Aux député(e)s qui ont voté l’amendement Ciotti obligeant la présence du drapeau tricolore dans chaque salle de classe…

Le racisme ne cesse de ressurgir, dans les idées et dans les actes, sans que l’accès aux savoirs ne réussisse à émanciper les esprits de la tutelle de ses haines archaïques. L’éducation peine à venir à bout des préjugés par la culture et la raison. Dans un tel contexte, nous aurions voulu que, dotant l’école d’une nouvelle loi, vous fassiez preuve d’une volonté déterminée d'en faire le lieu où la culture commune constitue le creuset de la lutte contre les préjugés racistes et xénophobes.

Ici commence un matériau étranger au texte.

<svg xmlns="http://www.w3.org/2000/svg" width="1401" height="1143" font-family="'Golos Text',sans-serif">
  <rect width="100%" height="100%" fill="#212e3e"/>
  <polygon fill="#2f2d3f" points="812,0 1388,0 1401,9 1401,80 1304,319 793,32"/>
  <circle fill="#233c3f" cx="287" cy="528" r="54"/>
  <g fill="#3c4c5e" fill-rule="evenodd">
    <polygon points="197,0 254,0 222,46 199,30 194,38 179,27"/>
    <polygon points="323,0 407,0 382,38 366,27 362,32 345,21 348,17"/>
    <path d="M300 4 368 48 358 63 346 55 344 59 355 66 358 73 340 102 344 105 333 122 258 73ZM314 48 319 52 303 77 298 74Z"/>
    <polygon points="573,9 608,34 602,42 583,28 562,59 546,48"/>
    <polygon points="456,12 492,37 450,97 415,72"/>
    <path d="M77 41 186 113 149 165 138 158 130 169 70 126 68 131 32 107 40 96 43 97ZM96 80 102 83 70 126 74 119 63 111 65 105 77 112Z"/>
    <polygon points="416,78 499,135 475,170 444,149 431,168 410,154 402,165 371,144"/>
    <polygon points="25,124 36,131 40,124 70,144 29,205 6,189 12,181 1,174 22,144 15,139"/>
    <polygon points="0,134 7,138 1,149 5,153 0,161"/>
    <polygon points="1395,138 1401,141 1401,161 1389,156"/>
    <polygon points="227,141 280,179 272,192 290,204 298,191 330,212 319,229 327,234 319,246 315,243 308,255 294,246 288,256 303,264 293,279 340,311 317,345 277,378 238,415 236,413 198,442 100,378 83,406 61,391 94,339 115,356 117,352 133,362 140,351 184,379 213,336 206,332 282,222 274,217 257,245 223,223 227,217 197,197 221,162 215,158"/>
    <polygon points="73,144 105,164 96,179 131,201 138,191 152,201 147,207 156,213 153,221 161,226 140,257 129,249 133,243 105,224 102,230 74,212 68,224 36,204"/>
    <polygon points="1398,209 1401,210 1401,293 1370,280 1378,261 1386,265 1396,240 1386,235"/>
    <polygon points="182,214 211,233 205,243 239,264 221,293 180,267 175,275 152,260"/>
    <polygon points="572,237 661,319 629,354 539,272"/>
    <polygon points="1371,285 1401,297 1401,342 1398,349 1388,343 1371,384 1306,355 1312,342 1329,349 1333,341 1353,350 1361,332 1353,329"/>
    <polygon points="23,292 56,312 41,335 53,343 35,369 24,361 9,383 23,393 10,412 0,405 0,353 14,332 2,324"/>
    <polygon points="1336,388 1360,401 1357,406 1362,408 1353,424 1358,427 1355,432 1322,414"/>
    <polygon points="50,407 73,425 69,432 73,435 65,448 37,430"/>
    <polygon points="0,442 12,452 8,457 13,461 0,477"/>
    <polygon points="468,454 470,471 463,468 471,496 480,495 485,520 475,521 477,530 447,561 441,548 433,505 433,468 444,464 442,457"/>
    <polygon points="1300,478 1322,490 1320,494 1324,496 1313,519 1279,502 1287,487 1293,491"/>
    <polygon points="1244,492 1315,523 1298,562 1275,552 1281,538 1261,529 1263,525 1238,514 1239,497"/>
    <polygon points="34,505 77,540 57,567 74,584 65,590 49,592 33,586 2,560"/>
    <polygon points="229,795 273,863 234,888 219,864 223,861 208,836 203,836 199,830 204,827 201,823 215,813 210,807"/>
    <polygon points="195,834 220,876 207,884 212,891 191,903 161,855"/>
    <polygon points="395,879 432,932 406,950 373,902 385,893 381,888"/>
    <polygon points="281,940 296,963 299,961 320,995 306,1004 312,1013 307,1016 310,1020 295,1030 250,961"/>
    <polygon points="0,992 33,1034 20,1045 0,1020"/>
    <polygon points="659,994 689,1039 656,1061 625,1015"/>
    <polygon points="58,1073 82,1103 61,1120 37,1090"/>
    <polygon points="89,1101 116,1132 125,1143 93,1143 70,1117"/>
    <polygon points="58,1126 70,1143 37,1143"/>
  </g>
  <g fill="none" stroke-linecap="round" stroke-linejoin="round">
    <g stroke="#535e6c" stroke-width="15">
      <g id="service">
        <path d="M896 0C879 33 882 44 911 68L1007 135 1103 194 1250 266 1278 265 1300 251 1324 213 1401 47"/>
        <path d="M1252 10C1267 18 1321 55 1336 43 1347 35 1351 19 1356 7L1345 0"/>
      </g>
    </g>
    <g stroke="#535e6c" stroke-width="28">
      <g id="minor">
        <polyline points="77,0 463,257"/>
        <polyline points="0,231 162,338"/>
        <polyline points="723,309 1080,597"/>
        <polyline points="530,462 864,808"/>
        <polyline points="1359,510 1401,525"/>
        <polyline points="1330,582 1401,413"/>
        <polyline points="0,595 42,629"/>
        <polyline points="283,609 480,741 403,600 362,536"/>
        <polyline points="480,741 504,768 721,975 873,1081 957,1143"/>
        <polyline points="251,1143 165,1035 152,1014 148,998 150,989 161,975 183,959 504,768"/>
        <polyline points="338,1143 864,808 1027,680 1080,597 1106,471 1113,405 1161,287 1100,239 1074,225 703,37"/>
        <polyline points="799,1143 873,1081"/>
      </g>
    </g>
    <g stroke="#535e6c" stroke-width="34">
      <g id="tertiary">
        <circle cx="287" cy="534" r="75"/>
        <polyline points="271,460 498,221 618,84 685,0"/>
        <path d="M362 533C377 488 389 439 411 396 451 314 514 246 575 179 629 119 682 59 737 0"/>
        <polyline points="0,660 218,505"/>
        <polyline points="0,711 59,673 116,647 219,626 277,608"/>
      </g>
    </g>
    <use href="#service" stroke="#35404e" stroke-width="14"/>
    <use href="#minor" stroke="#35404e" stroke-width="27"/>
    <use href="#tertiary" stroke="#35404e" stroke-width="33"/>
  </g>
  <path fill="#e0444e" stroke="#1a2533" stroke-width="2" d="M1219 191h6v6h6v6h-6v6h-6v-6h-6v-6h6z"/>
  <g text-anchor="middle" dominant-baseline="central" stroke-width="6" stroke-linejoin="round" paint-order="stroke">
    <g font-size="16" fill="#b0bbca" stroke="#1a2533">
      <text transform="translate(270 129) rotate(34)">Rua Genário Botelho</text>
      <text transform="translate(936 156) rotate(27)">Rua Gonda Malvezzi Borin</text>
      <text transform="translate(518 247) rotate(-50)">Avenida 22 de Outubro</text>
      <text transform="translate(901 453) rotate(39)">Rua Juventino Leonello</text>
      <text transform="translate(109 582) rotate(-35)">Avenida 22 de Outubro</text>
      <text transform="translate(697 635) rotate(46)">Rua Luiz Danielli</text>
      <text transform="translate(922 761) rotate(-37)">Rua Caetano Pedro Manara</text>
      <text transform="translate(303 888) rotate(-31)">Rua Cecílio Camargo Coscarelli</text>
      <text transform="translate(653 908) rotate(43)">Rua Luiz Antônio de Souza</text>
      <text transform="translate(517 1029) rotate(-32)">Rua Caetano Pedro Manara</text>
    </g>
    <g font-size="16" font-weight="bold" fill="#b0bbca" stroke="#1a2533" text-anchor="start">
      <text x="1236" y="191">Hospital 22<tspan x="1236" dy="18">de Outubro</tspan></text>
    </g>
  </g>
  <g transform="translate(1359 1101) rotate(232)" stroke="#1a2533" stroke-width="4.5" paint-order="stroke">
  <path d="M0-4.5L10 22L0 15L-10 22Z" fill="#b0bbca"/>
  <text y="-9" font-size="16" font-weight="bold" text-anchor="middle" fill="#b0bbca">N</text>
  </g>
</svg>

Or, vous avez préféré promouvoir comme projet essentiel d’éducation civique, l’affichage du drapeau français au fond de chaque classe.

Pour lutter contre la montée des intolérances, des mépris et des rejets, nous aurions voulu que votre volonté première eut été de proclamer que l’école avait pour mission que chacun de ses élèves reconnaisse la dignité et les droits de tous les êtres humains comme les fondements de la liberté, de l’égalité et de la fraternité. Or vous avez délibérément réduit la transmission de ces valeurs républicaines et démocratiques au respect d’un symbole.    

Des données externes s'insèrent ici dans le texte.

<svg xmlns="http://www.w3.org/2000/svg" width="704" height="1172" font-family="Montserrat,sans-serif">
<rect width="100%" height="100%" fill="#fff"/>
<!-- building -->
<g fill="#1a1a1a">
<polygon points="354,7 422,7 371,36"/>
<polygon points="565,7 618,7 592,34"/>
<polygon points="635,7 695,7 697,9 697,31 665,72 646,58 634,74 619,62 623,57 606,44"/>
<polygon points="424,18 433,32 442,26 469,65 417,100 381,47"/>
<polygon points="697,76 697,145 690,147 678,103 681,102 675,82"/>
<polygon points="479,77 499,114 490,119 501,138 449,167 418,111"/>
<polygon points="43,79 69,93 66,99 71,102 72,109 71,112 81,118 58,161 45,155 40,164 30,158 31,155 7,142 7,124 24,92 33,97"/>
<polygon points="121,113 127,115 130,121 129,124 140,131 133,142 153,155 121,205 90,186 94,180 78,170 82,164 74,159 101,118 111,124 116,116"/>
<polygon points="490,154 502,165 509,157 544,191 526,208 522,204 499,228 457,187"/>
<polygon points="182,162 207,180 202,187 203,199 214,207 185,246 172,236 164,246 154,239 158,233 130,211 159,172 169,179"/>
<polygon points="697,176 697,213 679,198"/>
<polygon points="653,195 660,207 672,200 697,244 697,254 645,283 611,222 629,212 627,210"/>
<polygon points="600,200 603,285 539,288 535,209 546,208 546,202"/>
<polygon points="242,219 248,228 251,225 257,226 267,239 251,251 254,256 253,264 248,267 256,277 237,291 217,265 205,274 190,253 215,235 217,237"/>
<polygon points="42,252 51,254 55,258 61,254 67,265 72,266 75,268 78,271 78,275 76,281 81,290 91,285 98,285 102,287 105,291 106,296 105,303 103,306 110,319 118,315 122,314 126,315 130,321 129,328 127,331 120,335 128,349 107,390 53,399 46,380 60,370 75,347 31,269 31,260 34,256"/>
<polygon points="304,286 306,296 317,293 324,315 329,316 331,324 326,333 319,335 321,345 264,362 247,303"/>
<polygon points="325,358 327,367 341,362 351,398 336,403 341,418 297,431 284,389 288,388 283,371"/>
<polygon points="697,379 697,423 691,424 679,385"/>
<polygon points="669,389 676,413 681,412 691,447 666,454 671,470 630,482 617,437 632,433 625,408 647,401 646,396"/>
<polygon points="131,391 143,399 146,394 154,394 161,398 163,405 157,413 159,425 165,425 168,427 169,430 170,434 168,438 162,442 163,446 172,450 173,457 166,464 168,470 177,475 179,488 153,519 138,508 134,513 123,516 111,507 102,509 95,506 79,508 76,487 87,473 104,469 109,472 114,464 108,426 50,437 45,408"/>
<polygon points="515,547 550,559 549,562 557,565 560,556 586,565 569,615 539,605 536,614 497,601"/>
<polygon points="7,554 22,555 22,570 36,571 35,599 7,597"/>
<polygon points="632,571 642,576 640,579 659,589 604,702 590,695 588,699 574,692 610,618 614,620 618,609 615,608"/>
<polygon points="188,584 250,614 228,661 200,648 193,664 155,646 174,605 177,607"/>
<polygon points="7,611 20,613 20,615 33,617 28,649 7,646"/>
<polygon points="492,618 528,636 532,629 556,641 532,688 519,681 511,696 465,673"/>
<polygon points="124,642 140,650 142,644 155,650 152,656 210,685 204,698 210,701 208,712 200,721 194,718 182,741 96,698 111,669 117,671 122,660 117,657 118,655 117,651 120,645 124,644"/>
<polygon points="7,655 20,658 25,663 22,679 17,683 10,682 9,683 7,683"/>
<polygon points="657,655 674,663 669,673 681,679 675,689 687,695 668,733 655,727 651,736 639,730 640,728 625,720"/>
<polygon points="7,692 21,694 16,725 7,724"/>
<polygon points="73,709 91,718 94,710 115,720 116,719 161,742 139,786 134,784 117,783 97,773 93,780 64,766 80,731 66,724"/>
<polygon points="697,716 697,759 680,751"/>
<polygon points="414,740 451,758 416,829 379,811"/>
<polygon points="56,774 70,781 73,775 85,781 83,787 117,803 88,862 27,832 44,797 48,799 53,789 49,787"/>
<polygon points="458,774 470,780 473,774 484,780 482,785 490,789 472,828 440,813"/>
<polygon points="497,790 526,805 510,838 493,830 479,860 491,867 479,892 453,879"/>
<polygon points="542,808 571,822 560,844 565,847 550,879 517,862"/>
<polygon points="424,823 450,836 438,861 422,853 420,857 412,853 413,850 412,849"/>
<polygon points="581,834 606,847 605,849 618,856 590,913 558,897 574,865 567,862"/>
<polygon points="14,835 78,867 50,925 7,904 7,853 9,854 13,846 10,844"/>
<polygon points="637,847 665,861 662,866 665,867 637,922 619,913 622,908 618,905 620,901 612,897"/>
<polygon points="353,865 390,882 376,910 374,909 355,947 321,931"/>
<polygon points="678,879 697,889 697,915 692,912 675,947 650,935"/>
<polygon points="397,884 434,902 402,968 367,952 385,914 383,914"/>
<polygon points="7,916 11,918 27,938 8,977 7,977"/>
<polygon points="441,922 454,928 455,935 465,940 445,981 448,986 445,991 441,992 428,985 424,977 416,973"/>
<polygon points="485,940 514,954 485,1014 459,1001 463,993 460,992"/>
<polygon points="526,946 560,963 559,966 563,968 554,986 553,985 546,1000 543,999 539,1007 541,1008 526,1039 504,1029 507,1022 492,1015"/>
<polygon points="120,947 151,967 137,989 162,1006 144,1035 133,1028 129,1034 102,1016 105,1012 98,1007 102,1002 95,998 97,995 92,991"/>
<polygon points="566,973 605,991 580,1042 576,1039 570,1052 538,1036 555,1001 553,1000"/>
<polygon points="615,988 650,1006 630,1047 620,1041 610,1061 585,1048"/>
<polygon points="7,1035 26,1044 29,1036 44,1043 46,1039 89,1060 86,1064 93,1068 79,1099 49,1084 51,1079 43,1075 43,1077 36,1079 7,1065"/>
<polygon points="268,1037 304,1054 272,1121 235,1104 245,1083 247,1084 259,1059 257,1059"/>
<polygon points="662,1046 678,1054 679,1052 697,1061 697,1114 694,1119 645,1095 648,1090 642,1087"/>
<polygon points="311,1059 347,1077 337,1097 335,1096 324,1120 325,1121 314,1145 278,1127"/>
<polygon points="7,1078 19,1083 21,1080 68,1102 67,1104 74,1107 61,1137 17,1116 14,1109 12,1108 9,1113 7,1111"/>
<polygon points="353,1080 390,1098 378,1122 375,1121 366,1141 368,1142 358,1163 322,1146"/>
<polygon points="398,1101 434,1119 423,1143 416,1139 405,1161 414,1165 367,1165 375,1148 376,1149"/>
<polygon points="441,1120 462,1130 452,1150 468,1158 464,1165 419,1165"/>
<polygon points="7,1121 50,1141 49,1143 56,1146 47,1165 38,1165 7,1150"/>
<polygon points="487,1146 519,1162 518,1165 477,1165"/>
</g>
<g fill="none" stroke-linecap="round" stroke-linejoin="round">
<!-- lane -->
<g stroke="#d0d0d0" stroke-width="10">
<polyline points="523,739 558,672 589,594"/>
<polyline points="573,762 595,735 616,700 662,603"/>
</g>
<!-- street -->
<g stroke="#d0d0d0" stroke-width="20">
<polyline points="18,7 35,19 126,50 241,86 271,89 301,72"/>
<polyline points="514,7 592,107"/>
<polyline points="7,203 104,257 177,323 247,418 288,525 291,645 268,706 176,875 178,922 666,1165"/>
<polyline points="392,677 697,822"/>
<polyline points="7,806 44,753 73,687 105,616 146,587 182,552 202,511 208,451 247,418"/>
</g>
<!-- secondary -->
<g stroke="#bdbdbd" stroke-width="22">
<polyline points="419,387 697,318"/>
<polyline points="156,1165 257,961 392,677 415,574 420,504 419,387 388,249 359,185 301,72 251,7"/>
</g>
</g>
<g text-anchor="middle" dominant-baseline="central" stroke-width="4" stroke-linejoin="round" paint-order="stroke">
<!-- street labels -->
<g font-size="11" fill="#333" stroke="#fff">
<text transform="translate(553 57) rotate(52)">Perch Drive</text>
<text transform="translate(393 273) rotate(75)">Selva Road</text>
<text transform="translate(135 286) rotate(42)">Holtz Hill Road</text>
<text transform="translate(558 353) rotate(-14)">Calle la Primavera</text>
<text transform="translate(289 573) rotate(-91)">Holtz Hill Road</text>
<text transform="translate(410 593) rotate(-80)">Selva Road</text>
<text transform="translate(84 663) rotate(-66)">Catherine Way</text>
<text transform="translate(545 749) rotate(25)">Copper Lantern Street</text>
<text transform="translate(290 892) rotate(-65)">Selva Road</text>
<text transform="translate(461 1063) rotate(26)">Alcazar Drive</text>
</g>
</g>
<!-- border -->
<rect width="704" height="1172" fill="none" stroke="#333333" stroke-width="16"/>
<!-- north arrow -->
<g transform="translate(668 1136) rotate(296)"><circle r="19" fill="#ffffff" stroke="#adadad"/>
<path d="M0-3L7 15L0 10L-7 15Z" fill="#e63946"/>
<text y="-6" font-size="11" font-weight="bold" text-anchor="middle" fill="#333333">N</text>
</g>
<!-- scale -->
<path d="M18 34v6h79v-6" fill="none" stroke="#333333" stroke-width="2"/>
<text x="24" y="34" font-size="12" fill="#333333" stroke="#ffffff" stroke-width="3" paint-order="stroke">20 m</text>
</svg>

Pour lutter contre les préjugés, nous aurions voulu que les enseignants soient incités, dès le plus jeune âge de leurs élèves, à s’approprier les œuvres culturelles par lesquelles des femmes et des hommes ont combattu le racisme et exprimé leur soif de liberté et d’égalité. Mais vous préférez vous féliciter d’un usage si intensif de la méthode syllabique que les enseignants de cours préparatoire disent qu’ils n’ont plus le temps de faire autre chose que ces exercices « fondamentaux ».

Pour développer la tolérance à la diversité, nous aurions voulu que vous engagiez les collectivités territoriales à construire des projets favorisant la mixité sociale mais vous avez préféré les contraindre à financer le développement de l’école maternelle privée, développement dont on sait les effets de ségrégation sociale.

Pour lutter contre l’endoctrinement des enfants, nous aurions voulu que vous soyez intransigeants avec les écoles privées hors contrat qui enseignent le mensonge et l’intolérance mais vous préférez sacraliser la liberté des familles et fermer les yeux sur l’inefficacité des contrôles.

Pour lutter contre la méconnaissance des droits et contre les actes de barbarie que cette méconnaissance a fait naître dans notre histoire, nous aurions voulu que vous votiez les moyens nécessaires pour développer les compétences professionnelles des professeurs à les enseigner. Mais vous préférez vous apprêter à voter une loi de réforme de la fonction publique qui généralisera l’emploi de contractuels non formés.

Pour accorder une attention particulière aux jeunes des milieux populaires, nous aurions souhaité de vous augmentiez le temps de formation des jeunes en lycée professionnel. Mais vous préférez vous féliciter d’un projet qui va réduire leurs heures de formation générale, justement celles qui permettent de contribuer à lutter contre le racisme et les préjugés.

 

Heureusement, forts des principes universels qui affirment que l’éducation concourt au renforcement du respect des droits de l’homme, beaucoup d’enseignants, y compris avec l’aide de leur institution, continueront à considérer qu’il y a bien plus important que d’afficher le drapeau au fond de la classe … Ils choisiront par exemple, de permettre à leurs élèves de lire Matin Brun de Frank Pavloff  ou Retour au pays natal d’Aimé Césaire, de faire découvrir la vie d’Anne Frank et de Rosa Parks, de montrer que les races n’ont pas de réalité biologique, de regarder Dressé pour tuer de Samuel Fuller ou Dupont Lajoie d’Yves Boisset, de comprendre les enjeux politiques et économiques du colonialisme, de découvrir l’idéologie nazie et la réalité de la Shoah, d'organiser un voyage scolaire à Izieu ou à Auschwitz, de connaître l’histoire de l’esclavage et de la lutte pour les droits civiques, et tant d’autres choses… pour faire de tout cela le creuset de culture dans lequel ils tenteront, sans jamais renoncer, de lutter au quotidien de la vie d’une école, d’un collège, d’un lycée contre toutes les formes de racisme et d’intolérance. par les savoirs, le débat et la construction d'un esprit instruit et libre.